Mplan2vdl translates monetdb logical plans (mplans) to voodoo vector expressions (aka vdl).
Eg. MonetDB's frontend takes the following SQL:
plan select
sum(l_extendedprice * l_discount) as revenue
from
lineitem
where
l_shipdate >= date '1994-01-01'
and l_shipdate < date '1994-01-01' + interval '1' year
and l_discount between .06 - 0.01 and .06 + 0.01
and l_quantity < 24;
And produces this expression tree in text form:
project (
| group by (
| | select (
| | | table(sys.lineitem) [ lineitem.l_quantity, lineitem.l_extendedprice,
lineitem.l_discount, lineitem.l_shipdate] COUNT
| | ) [
date "1994-01-01" <= lineitem.l_shipdate < sys.sql_add(date "1994-01-01", month_interval "12"),
sys.sql_sub("6", "1") <= lineitem.l_discount <= sys.sql_add("6", "1"),
lineitem.l_quantity < decimal(15,2)[tinyint "24"]
]
| ) [ ] [ sys.sum no nil (sys.sql_mul(lineitem.l_extendedprice, lineitem.l_discount)) as L1.L1 ]
) [ L1 as L1.revenue ]
Mplan2Vdl parses this textual plan and other metadata files from the database, and uses them to generate a dataflow graph of simple parallel array operations (aka Voodoo). Its output is a textual representation of the dataflow graph. It can optionally apply some simple transforms over either the input our output plans. Among the transforms we implement are global value numbering and some peephole style optimizations for common special cases.
$ ./tpchrun tests/tpch10noorder/ tests/tpch10noorder/06.sql.mplan --use-cross-product
1,Load,lineitem.l_quantity
2,Project,val,Id 1,l_quantity
3,Load,lineitem.l_shipdate
4,Project,val,Id 3,l_shipdate
5,RangeV,val,728294,Id 2,0
6,Greater,val,Id 4,val,Id 5,val
7,Equals,val,Id 5,val,Id 4,val
8,LogicalOr,val,Id 6,val,Id 7,val
9,RangeV,val,728659,Id 2,0
...
40,FoldSum,val,Id 34,val,Id 39,val
41,Project,revenue,Id 40,val
42,MaterializeCompact,Id 41
Several common translation and transformation tasks are simple to implement/extend/modify in a language with pattern matching constructs (hence the use of Haskell).

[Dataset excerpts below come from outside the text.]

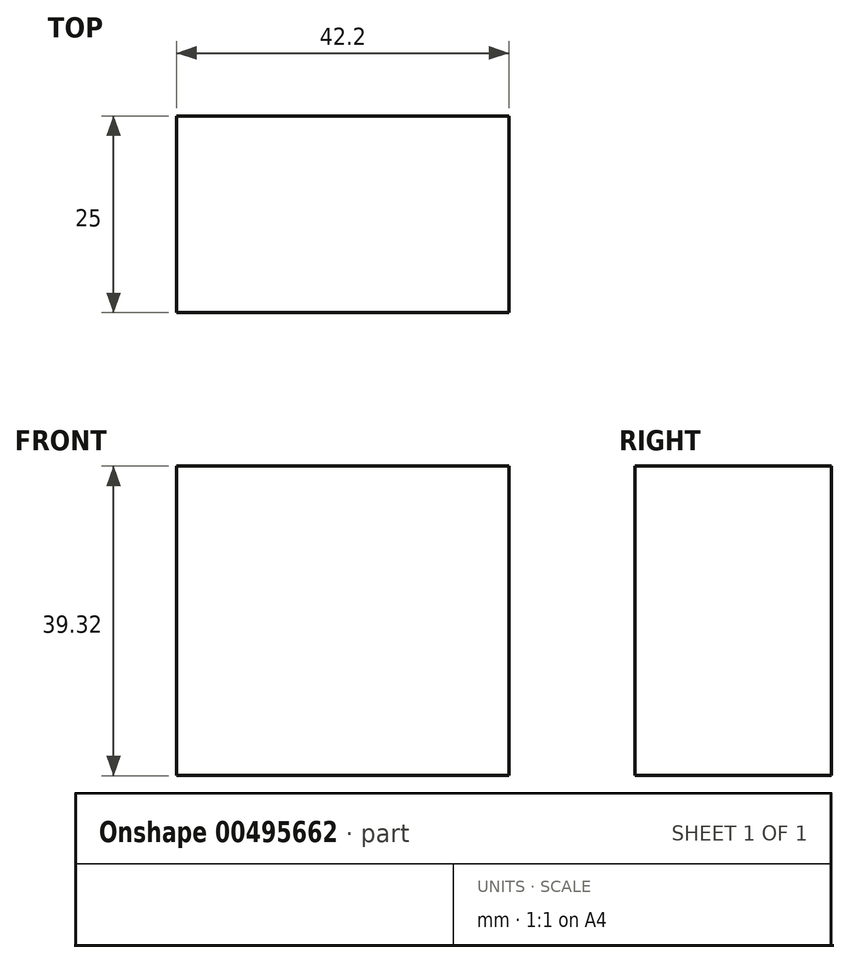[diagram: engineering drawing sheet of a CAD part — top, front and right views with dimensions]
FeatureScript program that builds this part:
annotation { "Feature Type Name" : "Feature", "Feature Type Description" : "" }
export const myFeature = defineFeature(function(context is Context, id is Id, definition is map)
    precondition{}
    {
        {
            var Q0;
            Q0=qCreatedBy(makeId("Front.planeOp"),FACE);
            var sketch = newSketch(context, id + "F0", { "sketchPlane" : qUnion([Q0])});
            skLineSegment(sketch, "E0.bottom", {"start": v(-21.1, -19.66) * mm, "end": v(21.1, -19.66) * mm});
            skLineSegment(sketch, "E0.top", {"start": v(-21.1, 19.66) * mm, "end": v(21.1, 19.66) * mm});
            skLineSegment(sketch, "E0.left", {"start": v(-21.1, -19.66) * mm, "end": v(-21.1, 19.66) * mm});
            skLineSegment(sketch, "E0.right", {"start": v(21.1, -19.66) * mm, "end": v(21.1, 19.66) * mm});
            skPoint(sketch, "E0.middle", {"position": v(0, 0) * mm});
            skSolve(sketch);
        }
        {
            var Q0;
            Q0=makeQuery(id+"F0.imprint","IMPRINT",FACE,{"disambiguationData":[TD([[makeQuery(id+"F0.imprint","IMPRINT",EDGE,{"derivedFrom":sQuery(id+"F0.wireOp",EDGE,"E0.bottom")}),1.0]])]});
            extrude(context, id + "F1", {"entities" : qUnion([Q0]), "depth" : 25 * mm});
        }
    });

This generated code is meant to be executed by a voodoo implementation, and was used to generate the Voodoo plans in http://www.vldb.org/pvldb/vol9/p1707-pirk.pdf for the tpc-H queries shown in the performance results. NB. this is a research prototype and code quality tradeoffs were made accordingly.
- install the Stack package manager for your system (this is used to manage haskell dependencies) by following the instructions @ https://docs.haskellstack.org/en/stable/install_and_upgrade/#installupgrade
- run 'stack setup'
- you can now use ./build.sh
The main executable is linked to through ./mplan2vdl. You can use --help to see the options.
In addition to the input plan ./mplan2vdl needs multiple (4) metadata files obtainable via MonetDB. These are:
- A schema of the tables (obtained msqldump -D) used to get the data types, column names, primary and foreign key relations.
- Storage information (obtained though "select * from storage;") to obtain internal column names and storage types (type widths)
- Bound information (obtained through the Resolver code with the --bounds flag) to get data bounds and counts for each column in the database.
- Dictionary (obtained through the Resolver code) to translate string literals in the query into their internal representation.
There are several wrapper scripts to help use the translator that pass the necessary paths for a sample tpch01 database. (TODO add these to the repo)
The bulk of the functionality is in Vlite.hs and Mplan.hs.